To create a testing step we will reuse some of the configurations that we have already done in the linting step.

  1. Go to pipeline configuration file .github/workflows/pipeline.yml and under our previous declaration add the following:
     name: DevOpsPipeline
     on: [push]
     jobs:
         ...
         test-project:
             runs-on: ubuntu-latest
             steps:
             - uses: actions/checkout@v2
             - uses: s-weigand/setup-conda@v1
                 with:
                 python-version: 3.7.9
             - name: Install kedro
                 run: pip install kedro==0.17.5
             - name: Install dependencies
                 run: |
                 kedro build-reqs
                 pip install -r src/requirements.txt
             - name: Run unit tests
                 run: kedro test
    Now we have both a linting and testing stages in our pipeline.

Creating a building step

To create a building step we will reuse some of the configurations that we have already done in the previous steps.
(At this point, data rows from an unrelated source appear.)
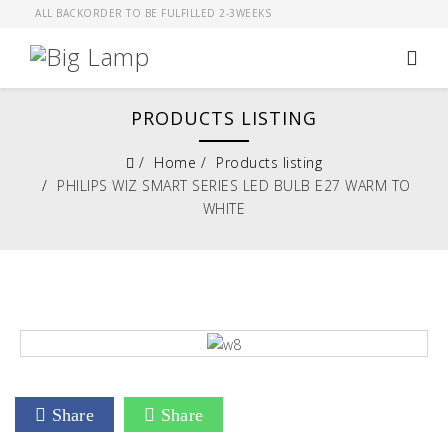
ALL BACKORDER TO BE FULFILLED 2-3WEEKS
PRODUCTS LISTING
Home
Products listing
PHILIPS WIZ SMART SERIES LED BULB E27 WARM TO
WHITE
Share
Share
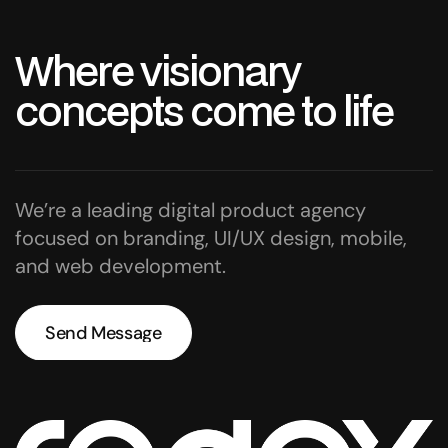
W
h
e
r
e
v
i
s
i
o
n
a
r
y
c
o
n
c
e
p
t
s
c
o
m
e
t
o
l
i
f
e
We’re a leading digital product agency
focused on branding, UI/UX design, mobile,
and web development.
Send Message
Send Message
  1. Go to pipeline configuration file .github/workflows/pipeline.yml and under our previous declaration add the following:
     name: DevOpsPipeline
     on: [push]
     jobs:
         ...
         build-project:
             runs-on: ubuntu-latest
             needs: [lint-project, test-project]
             steps:
             - uses: actions/checkout@v2
             - uses: s-weigand/setup-conda@v1
                 with:
                 python-version: 3.7.9
             - name: Install kedro
                 run: pip install kedro==0.17.5
             - name: Install dependencies
                 run: |
                 kedro build-reqs
                 pip install -r src/requirements.txt
             - name: Build project
                 run: kedro package
    The build step is almost the same compared as the previous step but has a need parameter that states that it depends on the linting and testing steps to execute. If either of them fails, the build step will not execute.

Running the pipeline

Now your pipeline configuration file .github/workflows/pipeline.yml should look like this:

name: DevOpsPipeline
on: [push]
jobs:
  lint-project:
    runs-on: ubuntu-latest
    steps:
      - uses: actions/checkout@v2
      - uses: s-weigand/setup-conda@v1
        with:
          python-version: 3.7.9
      - name: Install kedro
        run: pip install kedro==0.17.5
      - name: Install dependencies
        run: |
          kedro build-reqs
          pip install -r src/requirements.txt
      - name: Run linting
        run: kedro lint

  test-project:
    runs-on: ubuntu-latest
    steps:
      - uses: actions/checkout@v2
      - uses: s-weigand/setup-conda@v1
        with:
          python-version: 3.7.9
      - name: Install kedro
        run: pip install kedro==0.17.5
      - name: Install dependencies
        run: |
          kedro build-reqs
          pip install -r src/requirements.txt
      - name: Run test
        run: kedro test

  build-project:
    runs-on: ubuntu-latest
    needs: [lint-project, test-project]
    steps:
      - uses: actions/checkout@v2
      - uses: s-weigand/setup-conda@v1
        with:
          python-version: 3.7.9
      - name: Install kedro
        run: pip install kedro==0.17.5
      - name: Install dependencies
        run: |
          kedro build-reqs
          pip install -r src/requirements.txt
      - name: Run build
        run: kedro package

To execute our pipeline we will do the following:

  1. Add your changes with git add .
  2. Commit your changes with git commit -m "Add pipeline"
  3. Push your changes with git push (easy isn't it?)

Now if we go to our repository page on GitHub and click on the Actions tab we will see the pipeline execution history. We can zoom into the execution we launched and we will see something like this:

pipeline-result

If your pipeline failed, try to see the logs of the job execution and debug your code in order to fix the issue.